‘The Interview’ Intervention: Pulling Film Sends Wrong Message (Guest Blog)

Opinion: “Learn how to take a joke, man”

"The Interview"
Columbia Pictures

What currently is happening in Hollywood is incredible, utterly engaging and fantastically insane. Personally, I don’t care about Amy and Scott’s emails. If anyone cared what the lot of you have written and said in texts and emails, I’m sure all your off-color and probably poorly worded jokes wouldn’t paint you in the best light. They were personal conversations, and I find it hard to believe that anyone would use that information to make them out to be anything other than flawed human beings like the rest of us. The worst part about the Sony hack is all of the people who work there losing private information that could impact their financial standing and privacy for years to come. Other than that, who really cares what one exec said to the other?

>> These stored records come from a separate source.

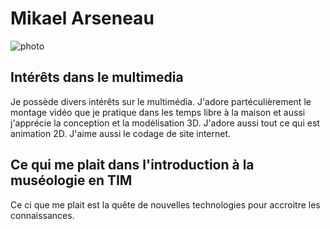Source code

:  # Mikael Arseneau
![photo](IMG_1301[1].JPG)

## **Intérêts dans le multimedia**
Je possède divers intérêts sur le multimédia. J'adore partéculièrement le montage vidéo que je pratique dans les temps libre à la maison et aussi j'apprécie la conception et la modélisation 3D. J'adore aussi tout ce qui est animation 2D. J'aime aussi le codage de site internet. 

## **Ce qui me plait dans l'introduction à la muséologie en TIM** 
Ce ci que me plait est la quête de nouvelles technologies pour accroitre les connaissances.
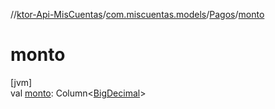 //[ktor-Api-MisCuentas](../../../index.md)/[com.miscuentas.models](../index.md)/[Pagos](index.md)/[monto](monto.md)

# monto

[jvm]\
val [monto](monto.md): Column&lt;[BigDecimal](https://docs.oracle.com/javase/8/docs/api/java/math/BigDecimal.html)&gt;
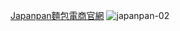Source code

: [Japanpan麵包電商官網](https://22rubychou.github.io/Japanpan/)
![japanpan-02](https://user-images.githubusercontent.com/70134566/113467195-02431500-9474-11eb-9a93-e5e4cb3dd45e.png)
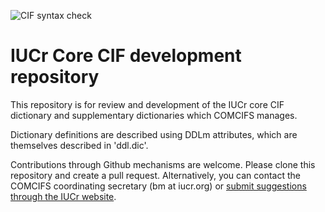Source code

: ![CIF syntax check](https://github.com/COMCIFS/cif_core/actions/workflows/main.yml/badge.svg)

# IUCr Core CIF development repository

This repository is for review and development of the IUCr core CIF
dictionary and supplementary dictionaries which COMCIFS manages.

Dictionary definitions are described using DDLm attributes, which
are themselves described in 'ddl.dic'. 

Contributions through Github mechanisms are welcome. Please clone this repository and create a pull request.
Alternatively, you can contact the COMCIFS coordinating secretary (bm at iucr.org) or 
[submit suggestions through the IUCr website](https://www.iucr.org/resources/cif/dictionaries/new-item).
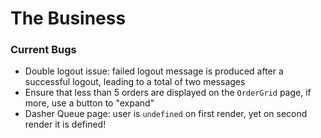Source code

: # The Business

### Current Bugs

* Double logout issue: failed logout message is produced after a successful logout, leading to a total of two messages
* Ensure that less than 5 orders are displayed on the `OrderGrid` page, if more, use a button to "expand"
* Dasher Queue page: user is `undefined` on first render, yet on second render it is defined!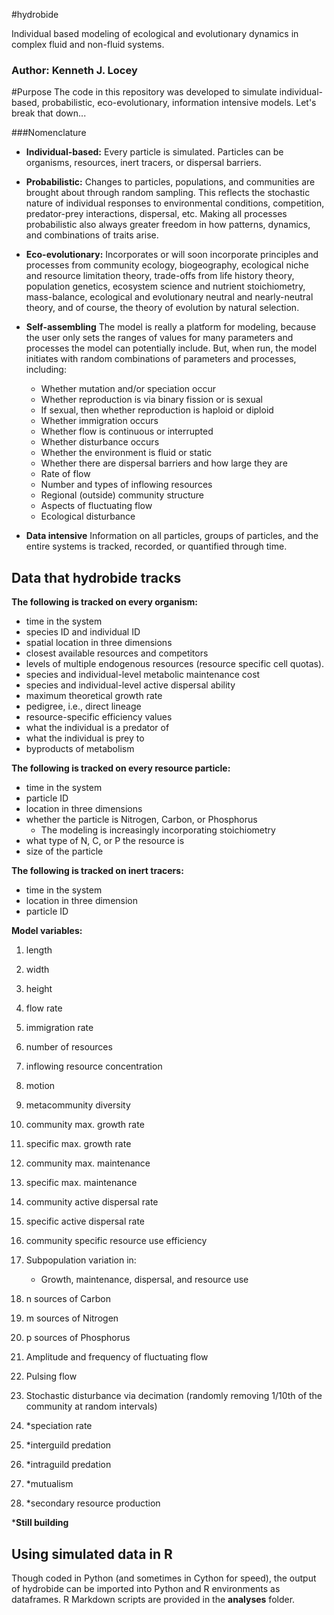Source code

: #hydrobide

Individual based modeling of ecological and evolutionary dynamics in complex fluid and non-fluid systems. 

### Author: Kenneth J. Locey

#Purpose
The code in this repository was developed to simulate individual-based, probabilistic, eco-evolutionary, information intensive models. Let's break that down...

###Nomenclature
* **Individual-based:** Every particle is simulated. Particles can be organisms, resources, inert tracers, or dispersal barriers.

* **Probabilistic:** Changes to particles, populations, and communities are brought about through random sampling. This reflects the stochastic nature of individual responses to environmental conditions, competition, predator-prey interactions, dispersal, etc. Making all processes probabilistic also always greater freedom in how patterns, dynamics, and combinations of traits arise.

* **Eco-evolutionary:** Incorporates or will soon incorporate principles and processes from community ecology, biogeography, ecological niche and resource limitation theory, trade-offs from life history theory, population genetics, ecosystem science and nutrient stoichiometry, mass-balance, ecological and evolutionary neutral and nearly-neutral theory, and of course, the theory of evolution by natural selection.

* **Self-assembling**
The model is really a platform for modeling, because the user only sets the ranges of values for many parameters and processes the model can potentially include. But, when run, the model initiates with random combinations of parameters and processes, including:
	* Whether mutation and/or speciation occur
	* Whether reproduction is via binary fission or is sexual
	* If sexual, then whether reproduction is haploid or diploid
	* Whether immigration occurs
	* Whether flow is continuous or interrupted
	* Whether disturbance occurs
	* Whether the environment is fluid or static
	* Whether there are dispersal barriers and how large they are
	* Rate of flow 
	* Number and types of inflowing resources
	* Regional (outside) community structure
	* Aspects of fluctuating flow
	* Ecological disturbance

* **Data intensive** 
Information on all particles, groups of particles, and the entire systems is tracked, recorded, or quantified through time.

## Data that hydrobide tracks
**The following is tracked on every organism:**

* time in the system
* species ID and individual ID
* spatial location in three dimensions
* closest available resources and competitors
* levels of multiple endogenous resources (resource specific cell quotas).
* species and individual-level metabolic maintenance cost
* species and individual-level active dispersal ability
* maximum theoretical growth rate
* pedigree, i.e., direct lineage 
* resource-specific efficiency values
* what the individual is a predator of
* what the individual is prey to
* byproducts of metabolism

**The following is tracked on every resource particle:**

* time in the system
* particle ID
* location in three dimensions
* whether the particle is Nitrogen, Carbon, or Phosphorus
	* 	The modeling is increasingly incorporating stoichiometry
* what type of N, C, or P the resource is
* size of the particle

**The following is tracked on inert tracers:**

* time in the system
* location in three dimension
* particle ID

**Model variables:**

1. length
2. width
3. height
4. flow rate
5. immigration rate
6. number of resources
7. inflowing resource concentration
8. motion
9. metacommunity diversity
10. community max. growth rate
11. specific max. growth rate
12. community max. maintenance
13. specific max. maintenance
14. community active dispersal rate
15. specific active dispersal rate
16. community specific resource use efficiency
17. Subpopulation variation in:
	* Growth, maintenance, dispersal, and resource use
18. n sources of Carbon
19. m sources of Nitrogen
20. p sources of Phosphorus
21. Amplitude and frequency of fluctuating flow
22. Pulsing flow
23. Stochastic disturbance via decimation (randomly removing 1/10th of the community at random intervals)

21. *speciation rate
22. *interguild predation
23. *intraguild predation
24. *mutualism
25. *secondary resource production

***Still building**

## Using simulated data in R
Though coded in Python (and sometimes in Cython for speed), the output of hydrobide can be imported into Python and R environments as dataframes. R Markdown scripts are provided in the **analyses** folder.


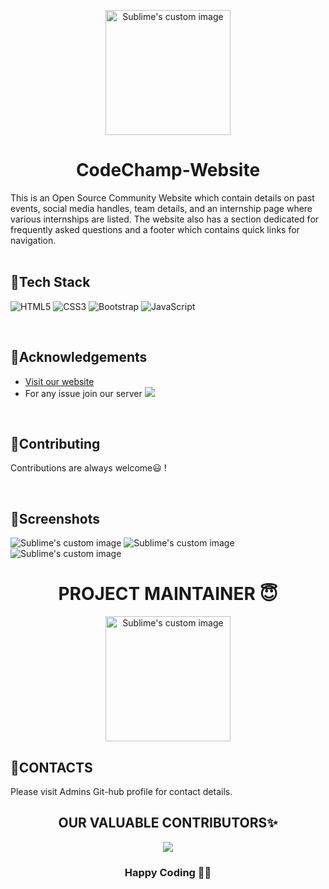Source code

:<p align="center">
  <img src="./images/logo.png" alt="Sublime's custom image" width="200px"/>
</p>

<h1 align="center"> CodeChamp-Website </h1>

This is an Open Source Community Website which contain details on past events, social media handles, team details, and an internship page where various internships are listed. The website also has a section dedicated for frequently asked questions and a footer which contains quick links for navigation.
<br><br>
## 📍Tech Stack

![HTML5](https://img.shields.io/badge/html5-%23E34F26.svg?style=for-the-badge&logo=html5&logoColor=white)
![CSS3](https://img.shields.io/badge/css3-%231572B6.svg?style=for-the-badge&logo=css3&logoColor=white)
![Bootstrap](https://img.shields.io/badge/bootstrap-%23563D7C.svg?style=for-the-badge&logo=bootstrap&logoColor=white)
![JavaScript](https://img.shields.io/badge/javascript-%23323330.svg?style=for-the-badge&logo=javascript&logoColor=%23F7DF1E)

<br>

## 📍Acknowledgements

- [Visit our website](https://codechamp.tech/)
- For any issue join our server
	<a href="https://discord.com/invite/Pp5xg74nKH">
	<img src="https://img.shields.io/badge/codechamp-%237289DA.svg?style=for-the-badge&logo=discord&logoColor=white"/>
	</a>
<br>

## 📍Contributing

Contributions are always welcome😃 !

<br>

## 📍Screenshots

<img src="./images/Home page.png" alt="Sublime's custom image" />

<img src="./images/opportunities page.png" alt="Sublime's custom image" />

<img src="./images/Contact us page.png" alt="Sublime's custom image"/>

<h1 align="center"> PROJECT MAINTAINER 😇</h1>
<p align="center">
   <a href="https://github.com/DeveloperAshish8">
    <img src="./images/ashish bw.jpeg" alt="Sublime's custom image" width="200px"/>
  </a>
</p>

## 📍CONTACTS

Please visit Admins Git-hub profile for contact details.

<h2 align=center> OUR VALUABLE CONTRIBUTORS✨ </h2>
<p align="center">
  
	
<a href="https://github.com/SauravMukherjee44/CodeChamp-s-Website/graphs/contributors">
  <img src="https://contrib.rocks/image?repo=DeveloperAshish8/CodeChamp-s-Website" />
</a>

<h3 align=center>Happy Coding 👨‍💻 </h3>
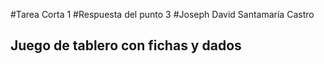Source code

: #Tarea Corta 1
#Respuesta del punto 3
#Joseph David Santamaría Castro

## Juego de tablero con fichas y dados



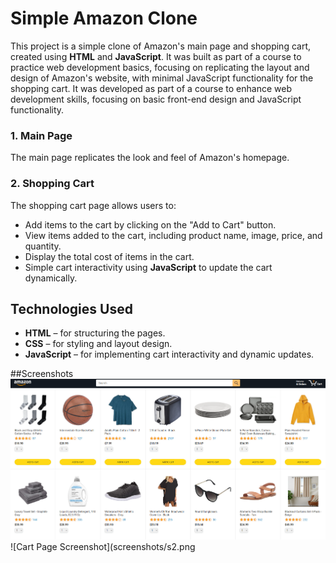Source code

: # Simple Amazon Clone

This project is a simple clone of Amazon's main page and shopping cart, created using **HTML** and **JavaScript**. It was built as part of a course to practice web development basics, focusing on replicating the layout and design of Amazon's website, with minimal JavaScript functionality for the shopping cart. It was developed as part of a course to enhance web development skills, focusing on basic front-end design and JavaScript functionality.

### 1. Main Page
The main page replicates the look and feel of Amazon's homepage.

### 2. Shopping Cart
The shopping cart page allows users to:
- Add items to the cart by clicking on the "Add to Cart" button.
- View items added to the cart, including product name, image, price, and quantity.
- Display the total cost of items in the cart.
- Simple cart interactivity using **JavaScript** to update the cart dynamically.

  
## Technologies Used
- **HTML** – for structuring the pages.
- **CSS** – for styling and layout design.
- **JavaScript** – for implementing cart interactivity and dynamic updates.

##Screenshots
![Main Page Screenshot](screenshots/s1.png)
![Cart Page Screenshot](screenshots/s2.png
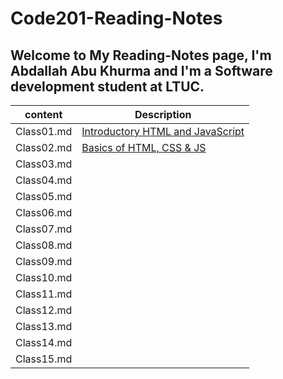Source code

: # Code201-Reading-Notes

## Welcome to My Reading-Notes page, I'm Abdallah Abu Khurma and I'm a Software development student at LTUC. 

| content      | Description      |
| -----------  | -----------      |
| Class01.md  | [Introductory HTML and JavaScript](https://abdallahabukhurma.github.io/Code201-Reading-Notes/Class01)     |
| Class02.md  | [Basics of HTML, CSS & JS](https://abdallahabukhurma.github.io/Code201-Reading-Notes/Class02)     |
| Class03.md  |      |
| Class04.md  |      |
| Class05.md  |      |
| Class06.md  |      |
| Class07.md  |      |
| Class08.md  |      |
| Class09.md  |      |
| Class10.md  |      |
| Class11.md  |      |
| Class12.md  |      |
| Class13.md  |      |
| Class14.md  |      |
| Class15.md  |      |
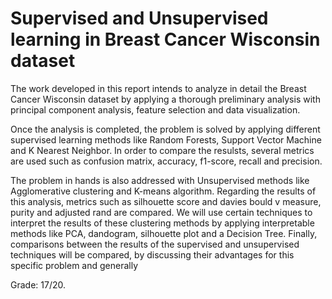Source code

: # Supervised and Unsupervised learning in Breast Cancer Wisconsin dataset
The work developed in this report intends to analyze in detail the Breast Cancer Wisconsin
dataset by applying a thorough preliminary analysis with principal component analysis, feature
selection and data visualization.

Once the analysis is completed, the problem is solved by applying different supervised
learning methods like Random Forests, Support Vector Machine and K Nearest Neighbor. In
order to compare the resulsts, several metrics are used such as confusion matrix, accuracy,
f1-score, recall and precision.

The problem in hands is also addressed with Unsupervised methods like Agglomerative
clustering and K-means algorithm. Regarding the results of this analysis, metrics such as
silhouette score and davies bould v measure, purity and adjusted rand are compared. We
will use certain techniques to interpret the results of these clustering methods by applying
interpretable methods like PCA, dandogram, silhouette plot and a Decision Tree.
Finally, comparisons between the results of the supervised and unsupervised techniques
will be compared, by discussing their advantages for this specific problem and generally

Grade: 17/20.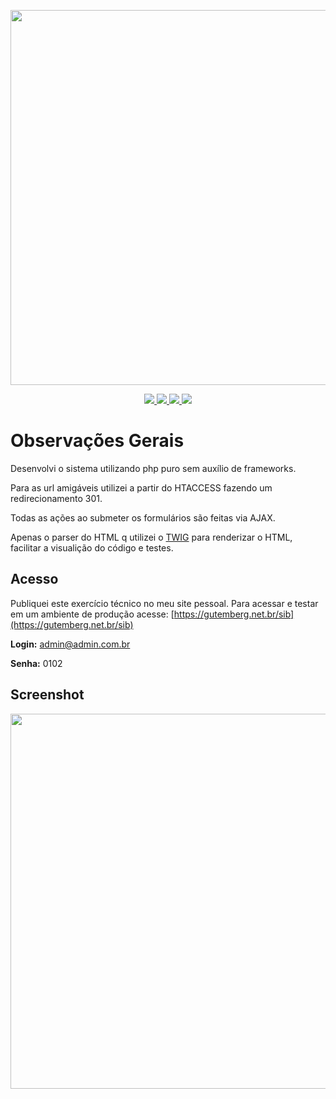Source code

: 

<p align="center">
  <img width="600" src="https://i.imgur.com/JLTdaci.jpg">
</p>
<p align="center">


  <a href="https://www.mysql.com/">
    <img src="https://img.shields.io/badge/mysql-%234479A1.svg?&style=for-the-badge&logo=mysql&logoColor=white" />
  </a>

  <a href="https://getbootstrap.com/docs/3.3/">
    <img src="https://img.shields.io/badge/bootstrap-%237952B3.svg?&style=for-the-badge&logo=bootstrap&logoColor=white" />
  </a>
  <a href="https://jquery.com/">
    <img src="https://img.shields.io/badge/jquery-%230769AD.svg?&style=for-the-badge&logo=jquery&logoColor=white" />
  </a>
  <a href="https://php.net">
    <img src="https://img.shields.io/badge/php-%23777BB4.svg?&style=for-the-badge&logo=php&logoColor=white" />
  </a>
</p>

# Observações Gerais

Desenvolvi o sistema utilizando php puro sem auxílio de frameworks. 

Para as url amigáveis utilizei a partir do HTACCESS fazendo um redirecionamento 301.

Todas as ações ao submeter os formulários são feitas via AJAX.

Apenas o parser do HTML q utilizei o [TWIG](https://laravel.com/docs/7.x) para renderizar o HTML, facilitar a visualição do código e testes.


## Acesso

Publiquei este exercício técnico no meu site pessoal. Para acessar e testar em um ambiente de produção acesse: [https://gutemberg.net.br/sib](https://gutemberg.net.br/sib) 

**Login:** admin@admin.com.br

**Senha:** 0102


## Screenshot
<p align="center">
  <img width="600" src="https://i.imgur.com/kEz0AGA.jpg">
</p>







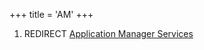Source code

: +++
title = 'AM'
+++

1.  REDIRECT [Application Manager
    Services](Application_Manager_Services "wikilink")
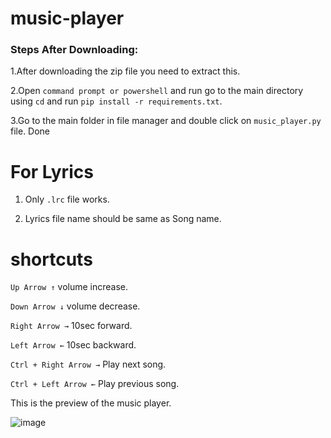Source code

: # music-player

### Steps After Downloading:

1.After downloading the zip file you need to extract this.

2.Open `command prompt or powershell` and run go to the main directory using `cd` and run `pip install -r requirements.txt`.

3.Go to the main folder in file manager and double click on `music_player.py` file. Done


# For Lyrics

1. Only `.lrc` file works.

2. Lyrics file name should be same as Song name.


# shortcuts 

`Up Arrow ↑`  volume increase.

`Down Arrow ↓`  volume decrease.

`Right Arrow →`  10sec forward.

`Left Arrow ←`  10sec backward.

`Ctrl + Right Arrow →`  Play next song.

`Ctrl + Left Arrow ←` Play previous song.



This is the preview of the music player.


![image](https://user-images.githubusercontent.com/94395537/185744288-202d8a5a-a2e8-4929-ac7e-f7688ab80a65.png)
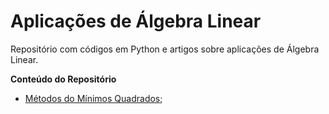 # Aplicações de Álgebra Linear

Repositório com códigos em Python e artigos sobre aplicações de Álgebra Linear.

__Conteúdo do Repositório__

* [Métodos do Mínimos Quadrados](https://github.com/ell3a/algebra-linear/tree/main/minimos-quadrados);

However, let’s step back for a moment, and look at this thing from 10,000 feet, as if this hacking story were a Hollywood movie. A major movie studio is set to release a massive comedy, which could end up taking the holiday box office all the way into the new year, raking in hundreds of millions. The comedy, however, incenses an unstable foreign leader, because the movie mocks the leader and focuses on an assassination plot with him at the center. All fingers would point to that country and that leader as the perpetrators of the attack on the studio. That’s what the filmmakers would want you to think. The Red Herring would be the government being lampooned, in this case, North Korea. See, I am secretly hoping that Rupert Murdoch is behind this whole thing. Wouldn’t that be an amazing plot twist?

It’s easy to have fun at the absurdity of the whole thing, if you’re not too close to it, but real people are being impacted, and this current situation has shone a bright, glaring light on North Korea. For that and that alone, bravo to the filmmakers. Crazy plot twists aside, though, all signs point to the North Koreans perpetrating the Sony hack. What has transpired here is nothing short of corporate terrorism from a foreign government. As if stealing personal information to strong-arm Sony wasn’t criminal enough, the stakes were raised when the hackers threatened violence against American citizens. Am I missing something here? You don’t get to threaten Americans, especially on our own soil. Wouldn’t one single event at a movie theater be an act of war against the U.S.? Are Kim Jong-un’s feelings that fragile that he’d be willing to go to war over an expensive joke? THAT’S CRAZY PANTS! Learn how to take a joke, man.

Now, I’m not scared to go see The Interview in a theater, nor are most of my friends, and we all still believe in freedom of speech. The threat of violence feels hollow, and I choose not to live my life in fear. This whole thing has gone on long enough, and I’m sad to know that the theater chains and Sony have pulled the film. That sends the wrong message, and gives the hacker-terrorists exactly what they want. Perhaps, though, all of this nonsense will lead the world to finally address the real issue and do something about a 21st-century dictator holding an entire nation of malnourished slave citizens hostage, so that one day they too can worry about what movie they are going to see on Christmas. If all else fails, though, perhaps a North Korean will lend you their bootlegged copy of The Interview as provided by their government.